*Extrait de page*.
———

«Entendons-nous bien, je ne rêve pas de me fondre dans la masse, ni d'adopter les loisirs de mes pairs... Certains rêvent d'une console de jeux, d'un poney ou d'un prince charmant... Mon domaine à moi, ce sont les bibliothèques et les librairies...»
Louise est élève en Cinquième ... et ne se prend pas pour de la crotte ! Elle est très sûre d'elle, dans le sens où elle n'a jamais manqué d'amour, ses parents sont aux petits soins pour elle, ni d'accès à des loisirs comme la danse classique, la lecture, la chorale et le théâtre. Notre demoiselle est, en quelque sorte, élitiste. Même ses meilleures amies doivent la conforter dans son statut de fille brillante et admirable.
Détestable, la Louise ? Même pas. Car l'histoire va soudainement la malmener, avec l'arrivée d'une nouvelle élève dans sa classe. Elle s'appelle Manon, elle est douée et très intelligente. Par contre elle est issue d'un milieu modeste, Louise le sait, car les parents de Manon ont acheté sa robe de communion le jour du vide-grenier et depuis elle ne fait que la porter pour aller à l'école (comble du comble, elle joue aussi au foot avec !).
Louise est très snob, très prout-prout. Elle a pour habitude de mettre tous les adultes dans sa poche, d'être l'objet de leur admiration, une fille si jeune et déjà si cultivée... Battement de sourcils frénétique. Sauf qu'avec l'arrivée de Manon, on lui vole la vedette. Leur prof décide de lancer un projet d'opéra, en montant Carmen, un rôle sur mesure pour Louise, pense-t-elle... Han, han, c'est le début de la dégringolade !

———

*Consignes*.
a: D'après l'extrait, comment Louise sait-elle que Manon est issue d'un milieu modeste ? Répondez en une à trois phrases.
b: Recopiez le passage de l'extrait qui commence par les mots « Détestable, la Louise » et se termine par « foot avec !). », en remplaçant « robe de communion » par « robe de fête ».
c: Résumez l'extrait en deux phrases.

*Données enregistrées*.
———

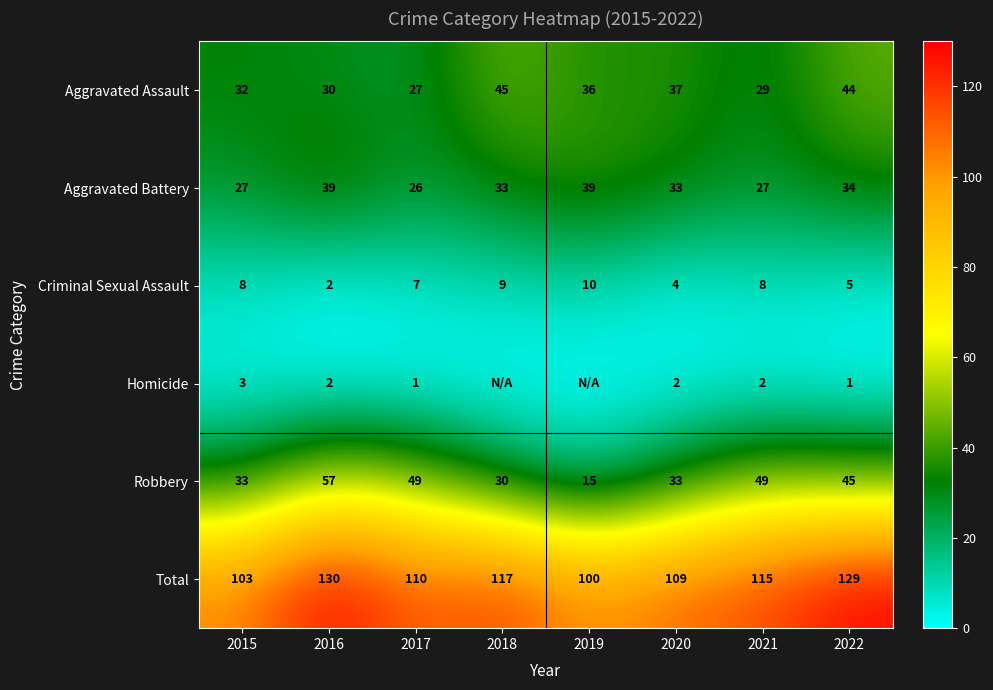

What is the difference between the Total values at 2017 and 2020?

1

———

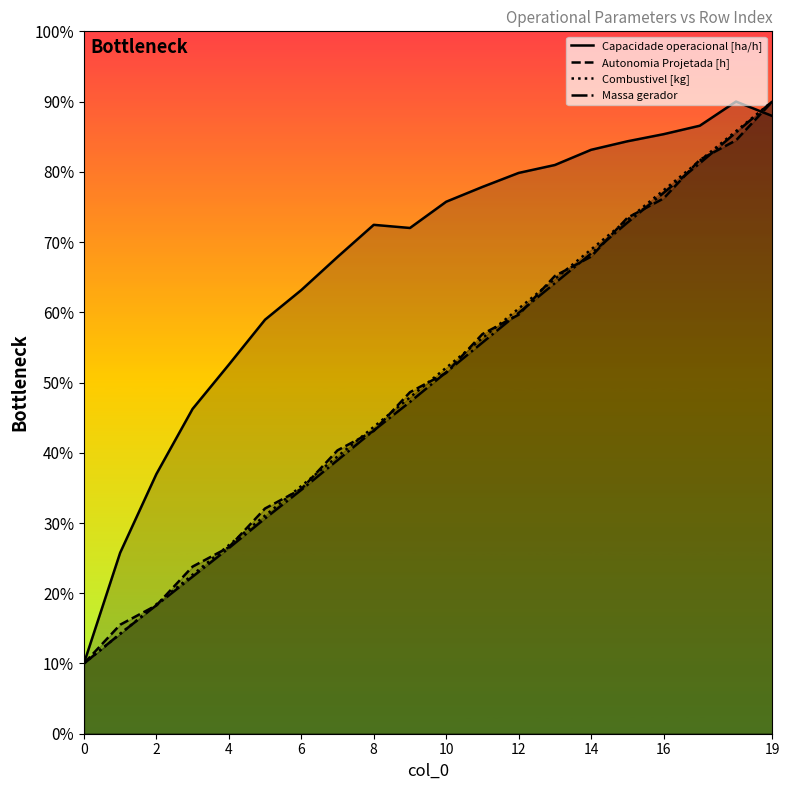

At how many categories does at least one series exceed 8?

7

———

*Corrigé*.
a: Louise le sait parce que les parents de Manon ont acheté sa robe de communion le jour du vide-grenier. Depuis, Manon ne fait que porter cette robe pour aller à l'école.

b:
Détestable, la Louise ? Même pas. Car l'histoire va soudainement la malmener, avec l'arrivée d'une nouvelle élève dans sa classe. Elle s'appelle Manon, elle est douée et très intelligente. Par contre elle est issue d'un milieu modeste, Louise le sait, car les parents de Manon ont acheté sa robe de fête le jour du vide-grenier et depuis elle ne fait que la porter pour aller à l'école (comble du comble, elle joue aussi au foot avec !).

c: Louise, élève de Cinquième choyée par ses parents et ayant accès à de nombreux loisirs culturels, est très sûre d'elle et plutôt élitiste. L'arrivée dans sa classe de Manon, élève douée issue d'un milieu modeste, lui vole la vedette au moment où leur prof lance un projet d'opéra autour de Carmen.